*** Block opens ***

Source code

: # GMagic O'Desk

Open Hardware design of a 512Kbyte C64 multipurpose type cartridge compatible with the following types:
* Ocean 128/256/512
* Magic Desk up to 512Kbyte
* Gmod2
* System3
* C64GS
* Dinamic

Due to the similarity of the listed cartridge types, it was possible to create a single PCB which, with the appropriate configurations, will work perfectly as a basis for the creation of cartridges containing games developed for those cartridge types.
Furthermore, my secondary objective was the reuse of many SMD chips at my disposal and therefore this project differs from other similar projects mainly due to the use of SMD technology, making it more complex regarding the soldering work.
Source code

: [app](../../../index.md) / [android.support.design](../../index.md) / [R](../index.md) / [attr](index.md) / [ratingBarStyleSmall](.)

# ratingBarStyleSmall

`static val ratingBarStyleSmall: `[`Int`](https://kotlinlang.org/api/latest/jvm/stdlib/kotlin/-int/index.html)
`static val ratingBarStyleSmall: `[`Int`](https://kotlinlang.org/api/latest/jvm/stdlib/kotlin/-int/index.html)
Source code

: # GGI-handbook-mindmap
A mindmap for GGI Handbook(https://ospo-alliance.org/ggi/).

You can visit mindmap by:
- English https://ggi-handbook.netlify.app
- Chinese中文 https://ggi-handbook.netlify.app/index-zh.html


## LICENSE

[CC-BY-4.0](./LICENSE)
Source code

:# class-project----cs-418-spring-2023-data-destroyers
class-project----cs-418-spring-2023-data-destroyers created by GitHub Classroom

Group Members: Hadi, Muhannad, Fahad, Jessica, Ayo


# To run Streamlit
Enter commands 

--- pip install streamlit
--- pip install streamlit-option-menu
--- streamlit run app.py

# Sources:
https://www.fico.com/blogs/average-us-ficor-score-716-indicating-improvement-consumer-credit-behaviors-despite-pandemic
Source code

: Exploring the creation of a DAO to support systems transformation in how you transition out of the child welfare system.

*** Block closes ***
*** Block opens ***

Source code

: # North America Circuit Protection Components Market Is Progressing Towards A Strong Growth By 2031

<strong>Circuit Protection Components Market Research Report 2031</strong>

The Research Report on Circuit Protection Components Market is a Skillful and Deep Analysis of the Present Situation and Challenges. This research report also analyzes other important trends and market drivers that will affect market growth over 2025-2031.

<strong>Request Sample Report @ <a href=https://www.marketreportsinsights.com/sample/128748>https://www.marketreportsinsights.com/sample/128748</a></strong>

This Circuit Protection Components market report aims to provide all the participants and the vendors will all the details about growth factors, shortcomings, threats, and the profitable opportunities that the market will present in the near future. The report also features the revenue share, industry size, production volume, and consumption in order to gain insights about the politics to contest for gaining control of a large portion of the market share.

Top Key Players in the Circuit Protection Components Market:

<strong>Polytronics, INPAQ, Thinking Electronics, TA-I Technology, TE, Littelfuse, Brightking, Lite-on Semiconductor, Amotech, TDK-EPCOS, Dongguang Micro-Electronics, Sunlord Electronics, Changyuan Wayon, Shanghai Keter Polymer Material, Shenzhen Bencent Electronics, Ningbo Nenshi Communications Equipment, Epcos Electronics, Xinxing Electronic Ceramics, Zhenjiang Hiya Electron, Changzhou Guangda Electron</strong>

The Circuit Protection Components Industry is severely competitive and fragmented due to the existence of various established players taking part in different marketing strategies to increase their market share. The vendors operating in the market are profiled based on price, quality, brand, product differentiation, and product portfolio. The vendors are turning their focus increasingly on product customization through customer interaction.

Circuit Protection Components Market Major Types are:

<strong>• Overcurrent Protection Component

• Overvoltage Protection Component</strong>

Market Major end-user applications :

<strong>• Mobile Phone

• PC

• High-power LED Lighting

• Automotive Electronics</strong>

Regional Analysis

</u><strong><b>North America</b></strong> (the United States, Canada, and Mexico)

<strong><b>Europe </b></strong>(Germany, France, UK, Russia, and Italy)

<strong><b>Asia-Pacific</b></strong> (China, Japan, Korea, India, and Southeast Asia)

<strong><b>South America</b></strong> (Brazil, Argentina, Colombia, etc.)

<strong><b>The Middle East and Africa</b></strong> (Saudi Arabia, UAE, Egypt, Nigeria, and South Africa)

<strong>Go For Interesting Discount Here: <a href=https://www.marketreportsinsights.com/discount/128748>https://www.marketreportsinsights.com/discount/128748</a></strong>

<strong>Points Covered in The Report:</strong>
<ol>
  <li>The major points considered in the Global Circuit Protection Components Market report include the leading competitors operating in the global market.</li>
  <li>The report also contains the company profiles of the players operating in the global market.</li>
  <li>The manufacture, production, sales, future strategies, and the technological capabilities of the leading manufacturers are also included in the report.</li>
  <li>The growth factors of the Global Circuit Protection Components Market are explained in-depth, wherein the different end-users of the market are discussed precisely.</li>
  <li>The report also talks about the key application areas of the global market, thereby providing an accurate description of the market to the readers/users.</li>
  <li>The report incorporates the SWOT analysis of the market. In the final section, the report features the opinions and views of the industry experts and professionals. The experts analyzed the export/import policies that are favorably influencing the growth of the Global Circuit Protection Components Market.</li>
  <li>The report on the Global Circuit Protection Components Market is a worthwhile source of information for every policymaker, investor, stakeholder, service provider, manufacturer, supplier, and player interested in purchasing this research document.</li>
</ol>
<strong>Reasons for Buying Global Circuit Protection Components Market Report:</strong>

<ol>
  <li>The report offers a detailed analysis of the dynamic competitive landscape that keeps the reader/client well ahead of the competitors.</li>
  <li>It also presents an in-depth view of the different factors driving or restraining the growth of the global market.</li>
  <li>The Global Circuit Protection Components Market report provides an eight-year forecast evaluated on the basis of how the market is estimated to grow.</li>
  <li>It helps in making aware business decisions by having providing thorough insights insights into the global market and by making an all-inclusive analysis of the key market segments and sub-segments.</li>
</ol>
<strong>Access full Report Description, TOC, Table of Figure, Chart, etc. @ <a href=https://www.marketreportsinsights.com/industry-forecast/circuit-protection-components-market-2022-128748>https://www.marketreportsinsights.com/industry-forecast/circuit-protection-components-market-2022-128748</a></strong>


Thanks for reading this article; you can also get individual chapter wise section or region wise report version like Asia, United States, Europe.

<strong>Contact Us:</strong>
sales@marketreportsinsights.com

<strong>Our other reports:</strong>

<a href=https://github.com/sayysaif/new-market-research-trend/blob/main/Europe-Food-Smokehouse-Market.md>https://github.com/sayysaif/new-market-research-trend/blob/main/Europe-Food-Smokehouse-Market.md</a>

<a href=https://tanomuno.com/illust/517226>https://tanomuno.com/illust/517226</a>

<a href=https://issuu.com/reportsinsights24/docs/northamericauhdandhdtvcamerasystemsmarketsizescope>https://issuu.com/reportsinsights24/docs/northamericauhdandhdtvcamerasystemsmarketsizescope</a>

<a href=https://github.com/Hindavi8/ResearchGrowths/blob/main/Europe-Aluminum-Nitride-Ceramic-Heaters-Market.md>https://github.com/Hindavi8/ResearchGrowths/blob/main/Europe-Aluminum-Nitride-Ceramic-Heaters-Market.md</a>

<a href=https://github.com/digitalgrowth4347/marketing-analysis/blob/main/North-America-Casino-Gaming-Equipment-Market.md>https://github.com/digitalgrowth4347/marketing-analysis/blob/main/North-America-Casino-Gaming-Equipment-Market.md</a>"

*** Block closes ***

> _What is required_: Of all the entries above, repeat only the lines from the line that has "# ratingBarStyleSmall" to the line that has "- English https://ggi-handbook.netlify.app", both lines included, exactly.

> _Result of the task_:
# ratingBarStyleSmall

`static val ratingBarStyleSmall: `[`Int`](https://kotlinlang.org/api/latest/jvm/stdlib/kotlin/-int/index.html)
`static val ratingBarStyleSmall: `[`Int`](https://kotlinlang.org/api/latest/jvm/stdlib/kotlin/-int/index.html)
Source code

: # GGI-handbook-mindmap
A mindmap for GGI Handbook(https://ospo-alliance.org/ggi/).

You can visit mindmap by:
- English https://ggi-handbook.netlify.app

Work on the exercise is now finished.